Singapore-Malaysia Relations in the Headlines with Military Exercise

The interaction highlighted ongoing activity within the bilateral relationship.

Singapore-Malaysia Relations in the Headlines with Military Exercise
Credit: MINDEF Singapore

This week, Malaysia and Singapore held the latest iteration of one of their military exercises. The interaction cast light on the ongoing military collaboration underway between the two Southeast Asian neighbors despite the lingering challenges in the bilateral relationship amid wider domestic and regional changes at play.

As I have noted before in these pages, though Malaysia and Singapore have had a rather prickly relationship in the past and challenges do arise from time to time, their militaries still interact regularly through various bilateral exchanges and exercises as well as under multilateral arrangements, from the Five Power Defense Arrangements (FPDA), which also consists of Australia, New Zealand, and Britain, to Eyes-in-the-Sky combined air patrols to enhance maritime security in the Straits of Malacca.

That has continued on into 2018 amid wider domestic and regional changes. A shock May election in Malaysia returned Mahathir Mohamad back to the premiership, while Singapore’s holding of the annually rotating ASEAN chairmanship this year to what the country has on its plate in the foreign policy realm, including on security issues, even as it undergoes a gradual, multi-year domestic transition away from the current Prime Minister Lee Hsien Loong.

This month, both sides conduced the 2018 iteration of Exercise Semangat Bersatu.

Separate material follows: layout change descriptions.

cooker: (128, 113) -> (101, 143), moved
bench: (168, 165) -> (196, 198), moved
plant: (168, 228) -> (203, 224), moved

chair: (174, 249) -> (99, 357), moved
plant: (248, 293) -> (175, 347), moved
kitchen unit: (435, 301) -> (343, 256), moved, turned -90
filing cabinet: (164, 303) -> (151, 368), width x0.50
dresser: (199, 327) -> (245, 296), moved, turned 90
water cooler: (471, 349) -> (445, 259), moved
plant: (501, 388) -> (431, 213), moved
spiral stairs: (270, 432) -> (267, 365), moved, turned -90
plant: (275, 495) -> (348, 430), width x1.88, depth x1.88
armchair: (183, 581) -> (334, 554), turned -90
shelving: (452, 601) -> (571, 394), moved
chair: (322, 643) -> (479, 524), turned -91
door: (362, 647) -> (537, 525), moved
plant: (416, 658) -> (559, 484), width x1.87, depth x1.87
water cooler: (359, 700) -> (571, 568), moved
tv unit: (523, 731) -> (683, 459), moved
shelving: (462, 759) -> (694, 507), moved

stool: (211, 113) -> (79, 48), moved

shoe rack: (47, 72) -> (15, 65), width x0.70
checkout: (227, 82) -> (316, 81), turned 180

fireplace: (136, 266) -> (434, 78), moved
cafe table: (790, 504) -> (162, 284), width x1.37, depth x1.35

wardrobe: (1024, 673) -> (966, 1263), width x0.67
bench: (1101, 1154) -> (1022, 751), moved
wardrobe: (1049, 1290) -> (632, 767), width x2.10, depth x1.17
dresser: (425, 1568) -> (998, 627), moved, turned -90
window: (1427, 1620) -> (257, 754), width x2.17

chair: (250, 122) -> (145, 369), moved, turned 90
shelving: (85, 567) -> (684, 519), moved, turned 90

The 24th iteration of the exercise occurred in Kluang in the state of Johor in Malaysia and lasted from November 18 to November 28. The exercise itself occurred over several separate areas as is typically the case.

According to Singapore’s defense ministry (MINDEF), around 980 personnel from the 1st Battalion of the Singapore Infantry Regiment and the 10th Royal Malay Regiment participated in the exercise. The exercise involved the joint planning and execution of a combined battalion mission exercise as well as other interactions and professional exchanges between the two armies, including the cross-training of soldiers on both countries’ weapon systems. It also featured scenarios that enabled both sides to accomplish their intended objectives.

As is typical of such exercises, not much in the way of specifics was revealed about the exact shape of future iterations of the drills. And, to be sure, this is just one of many interactions between the two sides. Nonetheless, as both countries continue to recalibrate their ties amid bilateral and wider regional and global changes, such activities are worth paying attention to within that broader context.